Even seated, it wasn’t the most comfy journey I have ever taken. Aside from the fact that my legs didn’t fit behind the seat in front, being at the back on this very rough road meant lots of bouncing about, but the hour journey passed pleasantly enough with me attempting to practice my Nepali. Although I can now say a few things here and there, I rarely understand anything people say back to me. Everyone is always very intrigued to talk to me though, the women, often painfully shy and embarrassed, the men more openly curious. Few foreigners come to these places and if they do they are usually NGO workers.
Throughout my time everywhere I went, it is such a spectacle that life stops as I pass, people frozen in the midst of their daily chores to stare and often a procession of children following us so I end up feeling a bit like the pied piper.
There is no internet and limited phone service in most places outside of Jumla Bazaar. A lot of people have solar panels (subsidised by the government) to power lights. Some villages have micro hydro-power stations which provide electricity for a few hours each day. This is one of the major considerations we have about shooting and how much storage space we will have for our footage.
In Patmara, one of the villages we visited, a good 2-3 hour walk from the nearest shop, 180 houses get electricity for a few hours each morning and evening from their hydro-power station. It's a very local affair and villagers can request that the operator leave the power on for special occasions, medical reasons, or construction work. Our arrival fell into the first category so we had electricity into the night, recharging mobiles, cameras and my laptop. What a luxury!
You can see the pipe coming down the hill into the power station generating enough electricity to power the whole village for roughly 10 hours a day.

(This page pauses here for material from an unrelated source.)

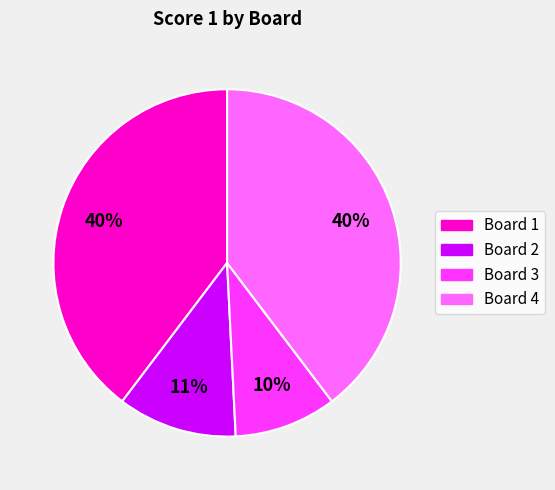

Is it true that Board 2 is 1% of the pie?

False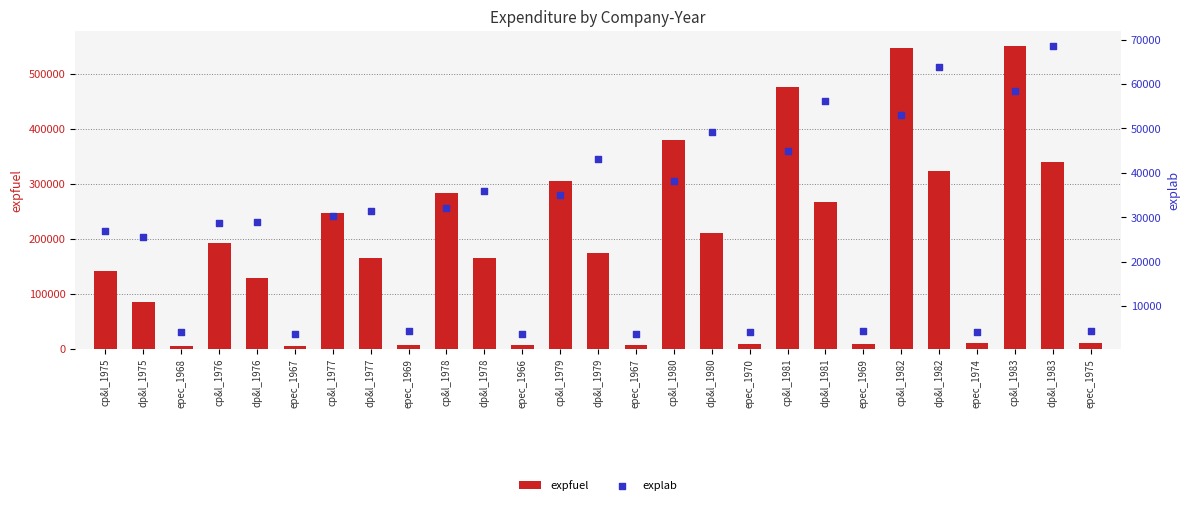

Which series contains the lowest Y value?

explab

And on top of that, what they also have here, which is quite bizarre, is satellite television. I haven't even laid eyes on a TV since I arrived in Jumla let alone actually watched one, and last night when we arrived, we were just in time for me to watch Obama's speech at Westminster Palace on BBC World. Live! After a fairly strenuous uphill climb to this little village nestled on the mountainside, staying in a traditional house made of mud, stone and bamboo with low ceilings (think a little of Yoda's house in Empire Strikes Back), I suddenly found myself watching political rhetoric on the 'special relationship' between the US and UK. How surreal is that?